4 Oppenheimer Street, Science Park
Rehovot, Israel, 760104
Ladies and Gentlemen:
We have acted as special U.S. counsel to Purple Biotech Ltd., a company limited by shares organized under the laws of the State of Israel (the “Company”), in connection with the sale of the Company’s American Depositary Shares (the “ADSs”), each ADS representing ten (10) ordinary shares of the Company, no par value (the “Ordinary Shares”), having an aggregate offering price of up to $11,600,000, pursuant to the registration statement on Form F-3 (the “Registration Statement”) filed with the Securities and Exchange Commission (the “Commission”) under the Securities Act of 1933, as amended (the “Securities Act”), on December 7, 2022. This opinion is being rendered in connection with the offering and sale by the Company of the ADSs pursuant to the terms of an Open Market Sale Agreement, dated June 9, 2021 (the “Sales Agreement”), by and between the Company and Jefferies LLC (the “Agent”). The ADSs will be issued pursuant to a Deposit Agreement dated as of September 24, 2015 (the “Deposit Agreement”) among the Company, The Bank of New York Mellon, as depositary (the “Depositary”), with the designated Israeli bank or broker custodian for the Depositary, and each holder and beneficial owner of ADSs issued thereunder.
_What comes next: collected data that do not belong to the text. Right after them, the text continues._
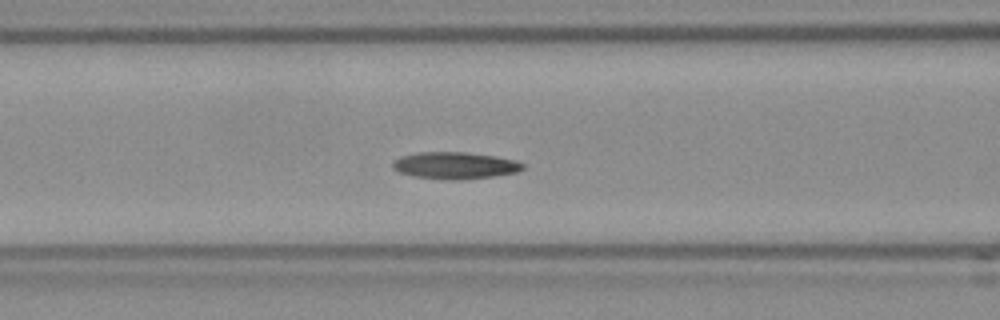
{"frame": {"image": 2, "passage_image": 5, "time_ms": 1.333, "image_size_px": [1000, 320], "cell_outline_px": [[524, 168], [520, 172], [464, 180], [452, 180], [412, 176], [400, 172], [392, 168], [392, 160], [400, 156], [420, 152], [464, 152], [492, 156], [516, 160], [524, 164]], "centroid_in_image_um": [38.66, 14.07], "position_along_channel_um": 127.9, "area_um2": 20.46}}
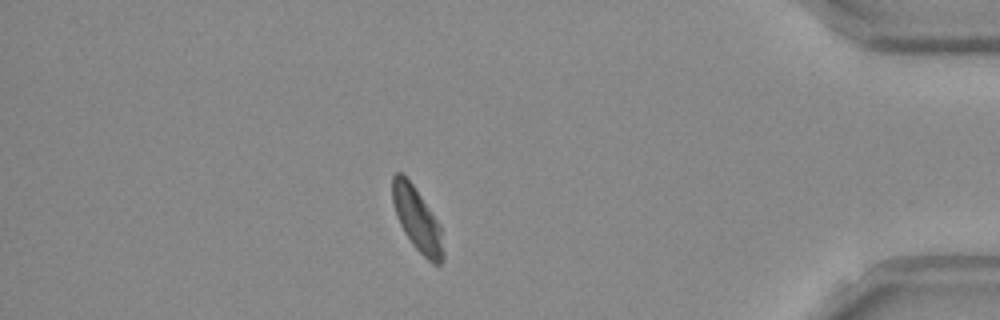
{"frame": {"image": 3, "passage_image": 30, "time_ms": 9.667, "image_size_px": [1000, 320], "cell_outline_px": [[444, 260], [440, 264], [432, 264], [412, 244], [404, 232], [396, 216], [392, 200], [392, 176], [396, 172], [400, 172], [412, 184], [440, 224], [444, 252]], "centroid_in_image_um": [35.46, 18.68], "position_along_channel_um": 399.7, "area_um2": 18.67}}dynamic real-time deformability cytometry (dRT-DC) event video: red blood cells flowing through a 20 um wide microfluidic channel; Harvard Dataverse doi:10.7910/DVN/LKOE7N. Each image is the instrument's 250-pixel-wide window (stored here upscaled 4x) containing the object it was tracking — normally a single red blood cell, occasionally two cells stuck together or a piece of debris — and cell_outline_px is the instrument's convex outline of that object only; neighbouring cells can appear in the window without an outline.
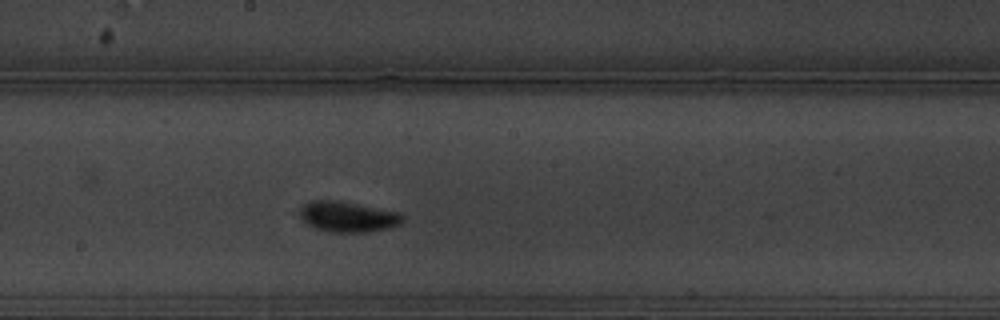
{"species": "common noctule bat (a hibernating species)", "species_latin": "Nyctalus noctula", "temperature_condition": "warm", "stored_images_in_passage": 48, "camera_frame_rate_fps": 3000, "um_per_image_px": 0.085, "animal": {"sex": "male", "body_mass_g": 19.5, "forearm_length_mm": 54.6}, "frame": {"image": 1, "passage_image": 21, "time_ms": 6.667, "image_size_px": [1000, 320], "cell_outline_px": [[404, 220], [400, 224], [388, 228], [368, 232], [328, 232], [316, 228], [300, 220], [300, 208], [304, 204], [312, 200], [336, 200], [400, 212], [404, 216]], "centroid_in_image_um": [29.56, 18.42], "position_along_channel_um": 218.6, "area_um2": 18.38}, "authors_computed_cell_mechanics": {"area_um2": 16.9354, "velocity_mm_per_s": 3.2938, "shape_relaxation_time_tau1_ms": 2.7271, "shape_relaxation_time_tau2_ms": null, "deformation_change_tau1": 0.1654, "deformation_change_tau2": null}}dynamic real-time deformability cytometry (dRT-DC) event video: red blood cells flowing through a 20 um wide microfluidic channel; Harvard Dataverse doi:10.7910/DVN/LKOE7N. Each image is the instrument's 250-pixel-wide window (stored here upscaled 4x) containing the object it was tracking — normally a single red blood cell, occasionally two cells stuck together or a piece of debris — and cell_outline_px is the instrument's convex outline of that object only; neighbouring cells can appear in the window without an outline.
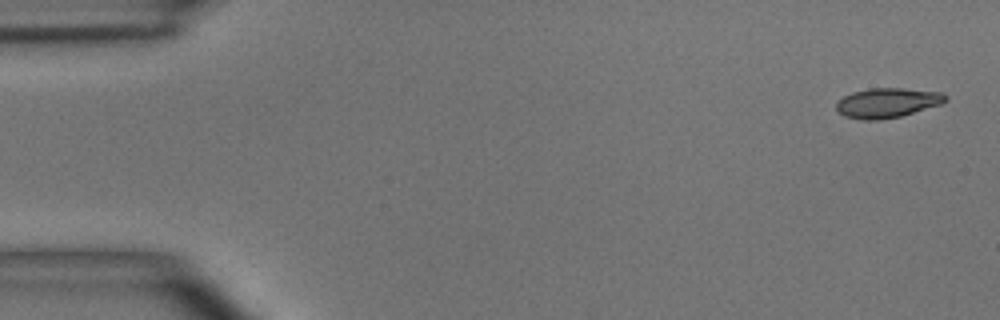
{"species": "common noctule bat (a hibernating species)", "species_latin": "Nyctalus noctula", "temperature_condition": "room temperature", "stored_images_in_passage": 7, "camera_frame_rate_fps": 3000, "um_per_image_px": 0.085, "animal": {"sex": "male", "body_mass_g": 15.6}, "frame": {"image": 1, "passage_image": 1, "time_ms": 0.0, "image_size_px": [1000, 320], "cell_outline_px": [[948, 100], [940, 104], [900, 116], [876, 120], [860, 120], [844, 116], [836, 108], [836, 100], [852, 92], [868, 88], [904, 88], [944, 92], [948, 96]], "centroid_in_image_um": [75.41, 8.72], "position_along_channel_um": 9.6, "area_um2": 19.02}}
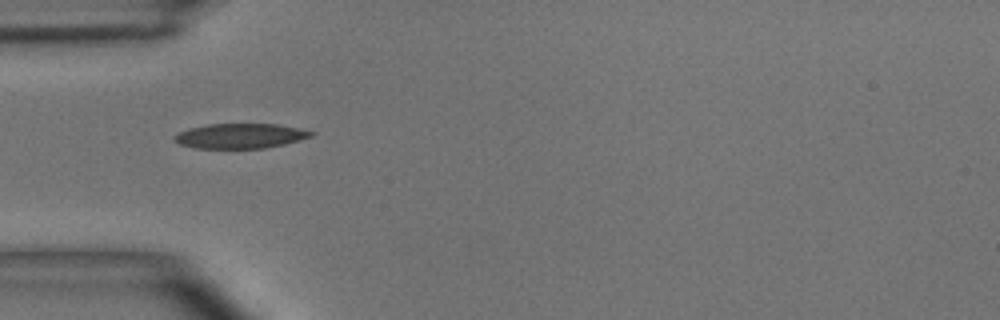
{"frame": {"image": 2, "passage_image": 5, "time_ms": 4.667, "image_size_px": [1000, 320], "cell_outline_px": [[316, 132], [312, 136], [284, 144], [264, 148], [196, 148], [180, 144], [172, 140], [172, 136], [188, 128], [208, 124], [276, 124], [300, 128]], "centroid_in_image_um": [20.4, 11.55], "position_along_channel_um": 64.6, "area_um2": 19.83}}
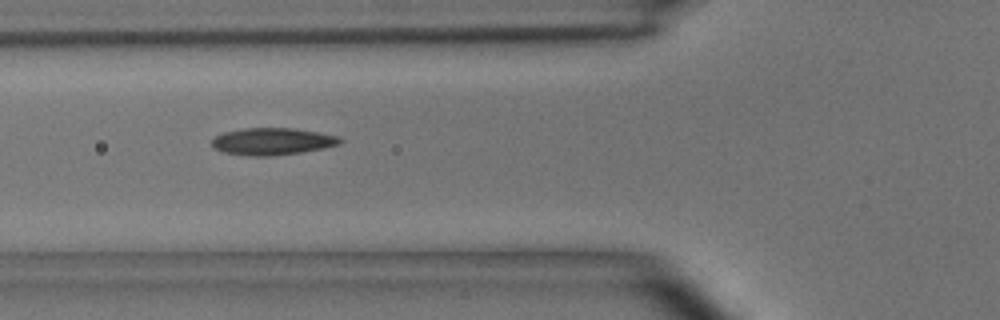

In connection with this opinion, we have examined such corporate records, documents, instruments, certificates of public officials and of the Company, and such questions of law as we have deemed necessary for the purpose of rendering the opinions set forth herein.
In such examination, we have assumed the genuineness of all signatures and the authenticity of all items submitted to us as originals and the conformity with originals of all items submitted to us as copies and the legal competence of all signatories to such documents.
Based on the foregoing, and subject to the further assumptions and qualifications set forth below, it is our opinion that, when the ADSs are issued in accordance with the Deposit Agreement against the deposit of duly authorized, validly issued, fully paid and non-assessable Ordinary Shares, such ADSs will be duly and validly issued under the Deposit Agreement and will entitle the holders thereof to the rights specified therein.
Please note that we are opining only as to the matters expressly set forth herein, that no opinion should be inferred as to any other matter. We are opining herein as to the laws of the State of New York as in effect on the date hereof, and we express no opinion with respect to any other laws, rules, or regulations. This opinion is based upon currently existing laws, rules, regulations, and judicial decisions, and we disclaim any obligation to advise you of any change in any of these sources of law or subsequent legal or factual developments which might affect any matters or opinions set forth herein. In rendering the foregoing opinions, we have relied, for matters involving Israeli law, solely on the opinion of ABZ Law Office, Israeli counsel to the Company.
This opinion is being rendered solely in connection with the registration of the offering and the sale of the ADSs, pursuant to the registration requirements of the Securities Act.
We hereby consent to the use of this opinion as Exhibit 5.2 to the Registration Statement, and to the reference to us under the caption “Legal Matters” in the prospectus included in the Registration Statement. In giving such consent, we do not hereby admit that we are acting within the category of persons whose consent is required under Section 7 of the Securities Act or the rules or regulations of the Commission thereunder. This opinion is given as of the date hereof and we assume no obligation to update or supplement such opinion to reflect any facts or circumstances that may hereafter come to our attention or any changes that may hereafter occur.